---- Data listing
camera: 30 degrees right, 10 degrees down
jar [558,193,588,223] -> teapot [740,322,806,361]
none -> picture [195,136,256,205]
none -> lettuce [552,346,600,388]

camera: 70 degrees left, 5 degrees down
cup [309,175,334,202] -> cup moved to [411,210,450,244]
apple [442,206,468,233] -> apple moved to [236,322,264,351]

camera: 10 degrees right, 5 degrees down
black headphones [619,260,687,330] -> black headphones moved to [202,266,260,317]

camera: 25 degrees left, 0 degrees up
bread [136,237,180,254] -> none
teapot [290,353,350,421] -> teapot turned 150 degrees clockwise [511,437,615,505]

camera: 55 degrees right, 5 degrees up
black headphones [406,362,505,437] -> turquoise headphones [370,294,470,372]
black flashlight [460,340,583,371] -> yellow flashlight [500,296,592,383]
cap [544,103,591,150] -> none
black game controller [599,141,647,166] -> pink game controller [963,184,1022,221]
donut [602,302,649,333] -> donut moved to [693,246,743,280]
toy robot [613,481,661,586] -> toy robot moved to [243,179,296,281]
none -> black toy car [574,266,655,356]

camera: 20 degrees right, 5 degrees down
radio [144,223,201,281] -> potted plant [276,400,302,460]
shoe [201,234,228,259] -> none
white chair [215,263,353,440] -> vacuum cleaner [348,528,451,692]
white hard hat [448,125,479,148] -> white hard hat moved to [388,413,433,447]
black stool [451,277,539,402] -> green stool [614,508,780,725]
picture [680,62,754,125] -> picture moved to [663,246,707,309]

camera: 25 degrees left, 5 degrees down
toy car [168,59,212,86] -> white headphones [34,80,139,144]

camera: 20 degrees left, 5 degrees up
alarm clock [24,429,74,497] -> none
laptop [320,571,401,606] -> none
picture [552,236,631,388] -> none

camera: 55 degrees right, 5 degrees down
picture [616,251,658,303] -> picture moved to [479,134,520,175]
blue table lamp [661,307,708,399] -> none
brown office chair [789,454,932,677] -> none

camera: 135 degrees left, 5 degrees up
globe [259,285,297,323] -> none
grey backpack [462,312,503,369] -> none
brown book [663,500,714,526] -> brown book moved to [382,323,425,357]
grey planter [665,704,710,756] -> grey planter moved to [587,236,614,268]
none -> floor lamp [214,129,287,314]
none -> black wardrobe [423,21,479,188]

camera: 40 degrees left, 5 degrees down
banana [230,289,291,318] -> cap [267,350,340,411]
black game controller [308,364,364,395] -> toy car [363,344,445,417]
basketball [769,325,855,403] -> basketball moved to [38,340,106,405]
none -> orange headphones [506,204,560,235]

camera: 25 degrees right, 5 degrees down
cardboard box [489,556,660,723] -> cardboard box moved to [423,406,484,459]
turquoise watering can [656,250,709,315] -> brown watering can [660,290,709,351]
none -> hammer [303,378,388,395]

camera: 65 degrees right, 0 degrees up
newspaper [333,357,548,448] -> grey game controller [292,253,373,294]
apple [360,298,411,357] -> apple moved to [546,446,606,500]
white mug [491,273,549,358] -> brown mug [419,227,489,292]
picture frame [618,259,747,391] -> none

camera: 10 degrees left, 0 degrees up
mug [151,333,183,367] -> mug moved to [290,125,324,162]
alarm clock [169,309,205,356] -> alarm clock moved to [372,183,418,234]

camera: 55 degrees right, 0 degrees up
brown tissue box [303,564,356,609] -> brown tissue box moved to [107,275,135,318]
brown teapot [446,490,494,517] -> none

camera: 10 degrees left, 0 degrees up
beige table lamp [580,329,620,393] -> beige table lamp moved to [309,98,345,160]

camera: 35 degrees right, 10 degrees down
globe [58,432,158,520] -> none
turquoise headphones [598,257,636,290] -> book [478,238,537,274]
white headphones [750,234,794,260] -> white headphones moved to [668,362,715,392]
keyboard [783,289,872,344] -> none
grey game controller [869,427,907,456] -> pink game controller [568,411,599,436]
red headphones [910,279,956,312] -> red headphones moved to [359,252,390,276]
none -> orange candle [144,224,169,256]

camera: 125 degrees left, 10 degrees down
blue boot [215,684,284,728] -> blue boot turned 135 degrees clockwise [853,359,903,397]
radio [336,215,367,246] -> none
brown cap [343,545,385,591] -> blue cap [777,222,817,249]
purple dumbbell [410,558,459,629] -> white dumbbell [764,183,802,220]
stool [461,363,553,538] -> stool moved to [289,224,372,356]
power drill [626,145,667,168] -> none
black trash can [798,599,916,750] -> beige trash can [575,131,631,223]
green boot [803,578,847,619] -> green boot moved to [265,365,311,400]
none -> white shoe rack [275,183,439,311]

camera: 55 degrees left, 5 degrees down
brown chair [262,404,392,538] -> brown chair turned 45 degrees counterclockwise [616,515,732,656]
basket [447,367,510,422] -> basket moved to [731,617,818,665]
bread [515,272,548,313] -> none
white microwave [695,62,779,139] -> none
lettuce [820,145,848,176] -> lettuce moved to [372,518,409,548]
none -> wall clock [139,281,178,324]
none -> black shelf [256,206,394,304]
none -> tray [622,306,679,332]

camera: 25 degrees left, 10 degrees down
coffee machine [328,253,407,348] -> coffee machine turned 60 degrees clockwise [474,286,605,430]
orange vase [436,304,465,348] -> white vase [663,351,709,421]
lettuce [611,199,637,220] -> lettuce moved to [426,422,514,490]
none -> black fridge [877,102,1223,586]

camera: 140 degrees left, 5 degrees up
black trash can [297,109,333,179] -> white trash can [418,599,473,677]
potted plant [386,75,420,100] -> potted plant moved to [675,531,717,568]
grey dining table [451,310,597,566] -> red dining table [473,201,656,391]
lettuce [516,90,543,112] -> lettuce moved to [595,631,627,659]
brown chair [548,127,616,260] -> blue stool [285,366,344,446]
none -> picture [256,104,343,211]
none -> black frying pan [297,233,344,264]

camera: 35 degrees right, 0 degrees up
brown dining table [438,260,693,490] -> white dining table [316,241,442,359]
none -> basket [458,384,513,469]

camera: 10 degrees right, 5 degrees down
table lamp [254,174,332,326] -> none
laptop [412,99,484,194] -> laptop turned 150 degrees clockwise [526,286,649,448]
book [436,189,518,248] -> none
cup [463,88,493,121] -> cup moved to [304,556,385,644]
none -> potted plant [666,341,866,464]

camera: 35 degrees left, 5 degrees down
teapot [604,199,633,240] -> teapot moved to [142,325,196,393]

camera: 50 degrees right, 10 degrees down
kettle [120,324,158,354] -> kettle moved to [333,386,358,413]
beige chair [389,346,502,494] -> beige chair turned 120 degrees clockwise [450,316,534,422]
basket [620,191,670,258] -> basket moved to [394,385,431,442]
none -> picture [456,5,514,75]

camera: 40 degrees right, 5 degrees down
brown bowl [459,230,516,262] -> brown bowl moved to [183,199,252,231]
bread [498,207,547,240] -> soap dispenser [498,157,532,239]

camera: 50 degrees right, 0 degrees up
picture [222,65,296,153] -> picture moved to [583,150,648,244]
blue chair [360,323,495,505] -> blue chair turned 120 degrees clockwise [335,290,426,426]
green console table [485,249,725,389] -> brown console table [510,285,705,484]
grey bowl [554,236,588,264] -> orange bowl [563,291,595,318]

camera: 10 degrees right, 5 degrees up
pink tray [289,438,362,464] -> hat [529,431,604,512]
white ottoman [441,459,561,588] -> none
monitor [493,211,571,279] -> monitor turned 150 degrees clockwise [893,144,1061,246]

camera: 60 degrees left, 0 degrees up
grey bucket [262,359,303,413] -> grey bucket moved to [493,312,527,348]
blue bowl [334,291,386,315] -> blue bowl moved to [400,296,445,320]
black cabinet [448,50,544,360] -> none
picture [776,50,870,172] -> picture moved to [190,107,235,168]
--------
Problem description:
Retype the whole listing without changing anything.

Solution to the exercise:
camera: 30 degrees right, 10 degrees down
jar [558,193,588,223] -> teapot [740,322,806,361]
none -> picture [195,136,256,205]
none -> lettuce [552,346,600,388]

camera: 70 degrees left, 5 degrees down
cup [309,175,334,202] -> cup moved to [411,210,450,244]
apple [442,206,468,233] -> apple moved to [236,322,264,351]

camera: 10 degrees right, 5 degrees down
black headphones [619,260,687,330] -> black headphones moved to [202,266,260,317]

camera: 25 degrees left, 0 degrees up
bread [136,237,180,254] -> none
teapot [290,353,350,421] -> teapot turned 150 degrees clockwise [511,437,615,505]

camera: 55 degrees right, 5 degrees up
black headphones [406,362,505,437] -> turquoise headphones [370,294,470,372]
black flashlight [460,340,583,371] -> yellow flashlight [500,296,592,383]
cap [544,103,591,150] -> none
black game controller [599,141,647,166] -> pink game controller [963,184,1022,221]
donut [602,302,649,333] -> donut moved to [693,246,743,280]
toy robot [613,481,661,586] -> toy robot moved to [243,179,296,281]
none -> black toy car [574,266,655,356]

camera: 20 degrees right, 5 degrees down
radio [144,223,201,281] -> potted plant [276,400,302,460]
shoe [201,234,228,259] -> none
white chair [215,263,353,440] -> vacuum cleaner [348,528,451,692]
white hard hat [448,125,479,148] -> white hard hat moved to [388,413,433,447]
black stool [451,277,539,402] -> green stool [614,508,780,725]
picture [680,62,754,125] -> picture moved to [663,246,707,309]

camera: 25 degrees left, 5 degrees down
toy car [168,59,212,86] -> white headphones [34,80,139,144]

camera: 20 degrees left, 5 degrees up
alarm clock [24,429,74,497] -> none
laptop [320,571,401,606] -> none
picture [552,236,631,388] -> none

camera: 55 degrees right, 5 degrees down
picture [616,251,658,303] -> picture moved to [479,134,520,175]
blue table lamp [661,307,708,399] -> none
brown office chair [789,454,932,677] -> none

camera: 135 degrees left, 5 degrees up
globe [259,285,297,323] -> none
grey backpack [462,312,503,369] -> none
brown book [663,500,714,526] -> brown book moved to [382,323,425,357]
grey planter [665,704,710,756] -> grey planter moved to [587,236,614,268]
none -> floor lamp [214,129,287,314]
none -> black wardrobe [423,21,479,188]

camera: 40 degrees left, 5 degrees down
banana [230,289,291,318] -> cap [267,350,340,411]
black game controller [308,364,364,395] -> toy car [363,344,445,417]
basketball [769,325,855,403] -> basketball moved to [38,340,106,405]
none -> orange headphones [506,204,560,235]

camera: 25 degrees right, 5 degrees down
cardboard box [489,556,660,723] -> cardboard box moved to [423,406,484,459]
turquoise watering can [656,250,709,315] -> brown watering can [660,290,709,351]
none -> hammer [303,378,388,395]

camera: 65 degrees right, 0 degrees up
newspaper [333,357,548,448] -> grey game controller [292,253,373,294]
apple [360,298,411,357] -> apple moved to [546,446,606,500]
white mug [491,273,549,358] -> brown mug [419,227,489,292]
picture frame [618,259,747,391] -> none

camera: 10 degrees left, 0 degrees up
mug [151,333,183,367] -> mug moved to [290,125,324,162]
alarm clock [169,309,205,356] -> alarm clock moved to [372,183,418,234]

camera: 55 degrees right, 0 degrees up
brown tissue box [303,564,356,609] -> brown tissue box moved to [107,275,135,318]
brown teapot [446,490,494,517] -> none

camera: 10 degrees left, 0 degrees up
beige table lamp [580,329,620,393] -> beige table lamp moved to [309,98,345,160]

camera: 35 degrees right, 10 degrees down
globe [58,432,158,520] -> none
turquoise headphones [598,257,636,290] -> book [478,238,537,274]
white headphones [750,234,794,260] -> white headphones moved to [668,362,715,392]
keyboard [783,289,872,344] -> none
grey game controller [869,427,907,456] -> pink game controller [568,411,599,436]
red headphones [910,279,956,312] -> red headphones moved to [359,252,390,276]
none -> orange candle [144,224,169,256]

camera: 125 degrees left, 10 degrees down
blue boot [215,684,284,728] -> blue boot turned 135 degrees clockwise [853,359,903,397]
radio [336,215,367,246] -> none
brown cap [343,545,385,591] -> blue cap [777,222,817,249]
purple dumbbell [410,558,459,629] -> white dumbbell [764,183,802,220]
stool [461,363,553,538] -> stool moved to [289,224,372,356]
power drill [626,145,667,168] -> none
black trash can [798,599,916,750] -> beige trash can [575,131,631,223]
green boot [803,578,847,619] -> green boot moved to [265,365,311,400]
none -> white shoe rack [275,183,439,311]

camera: 55 degrees left, 5 degrees down
brown chair [262,404,392,538] -> brown chair turned 45 degrees counterclockwise [616,515,732,656]
basket [447,367,510,422] -> basket moved to [731,617,818,665]
bread [515,272,548,313] -> none
white microwave [695,62,779,139] -> none
lettuce [820,145,848,176] -> lettuce moved to [372,518,409,548]
none -> wall clock [139,281,178,324]
none -> black shelf [256,206,394,304]
none -> tray [622,306,679,332]

camera: 25 degrees left, 10 degrees down
coffee machine [328,253,407,348] -> coffee machine turned 60 degrees clockwise [474,286,605,430]
orange vase [436,304,465,348] -> white vase [663,351,709,421]
lettuce [611,199,637,220] -> lettuce moved to [426,422,514,490]
none -> black fridge [877,102,1223,586]

camera: 140 degrees left, 5 degrees up
black trash can [297,109,333,179] -> white trash can [418,599,473,677]
potted plant [386,75,420,100] -> potted plant moved to [675,531,717,568]
grey dining table [451,310,597,566] -> red dining table [473,201,656,391]
lettuce [516,90,543,112] -> lettuce moved to [595,631,627,659]
brown chair [548,127,616,260] -> blue stool [285,366,344,446]
none -> picture [256,104,343,211]
none -> black frying pan [297,233,344,264]

camera: 35 degrees right, 0 degrees up
brown dining table [438,260,693,490] -> white dining table [316,241,442,359]
none -> basket [458,384,513,469]

camera: 10 degrees right, 5 degrees down
table lamp [254,174,332,326] -> none
laptop [412,99,484,194] -> laptop turned 150 degrees clockwise [526,286,649,448]
book [436,189,518,248] -> none
cup [463,88,493,121] -> cup moved to [304,556,385,644]
none -> potted plant [666,341,866,464]

camera: 35 degrees left, 5 degrees down
teapot [604,199,633,240] -> teapot moved to [142,325,196,393]

camera: 50 degrees right, 10 degrees down
kettle [120,324,158,354] -> kettle moved to [333,386,358,413]
beige chair [389,346,502,494] -> beige chair turned 120 degrees clockwise [450,316,534,422]
basket [620,191,670,258] -> basket moved to [394,385,431,442]
none -> picture [456,5,514,75]

camera: 40 degrees right, 5 degrees down
brown bowl [459,230,516,262] -> brown bowl moved to [183,199,252,231]
bread [498,207,547,240] -> soap dispenser [498,157,532,239]

camera: 50 degrees right, 0 degrees up
picture [222,65,296,153] -> picture moved to [583,150,648,244]
blue chair [360,323,495,505] -> blue chair turned 120 degrees clockwise [335,290,426,426]
green console table [485,249,725,389] -> brown console table [510,285,705,484]
grey bowl [554,236,588,264] -> orange bowl [563,291,595,318]

camera: 10 degrees right, 5 degrees up
pink tray [289,438,362,464] -> hat [529,431,604,512]
white ottoman [441,459,561,588] -> none
monitor [493,211,571,279] -> monitor turned 150 degrees clockwise [893,144,1061,246]

camera: 60 degrees left, 0 degrees up
grey bucket [262,359,303,413] -> grey bucket moved to [493,312,527,348]
blue bowl [334,291,386,315] -> blue bowl moved to [400,296,445,320]
black cabinet [448,50,544,360] -> none
picture [776,50,870,172] -> picture moved to [190,107,235,168]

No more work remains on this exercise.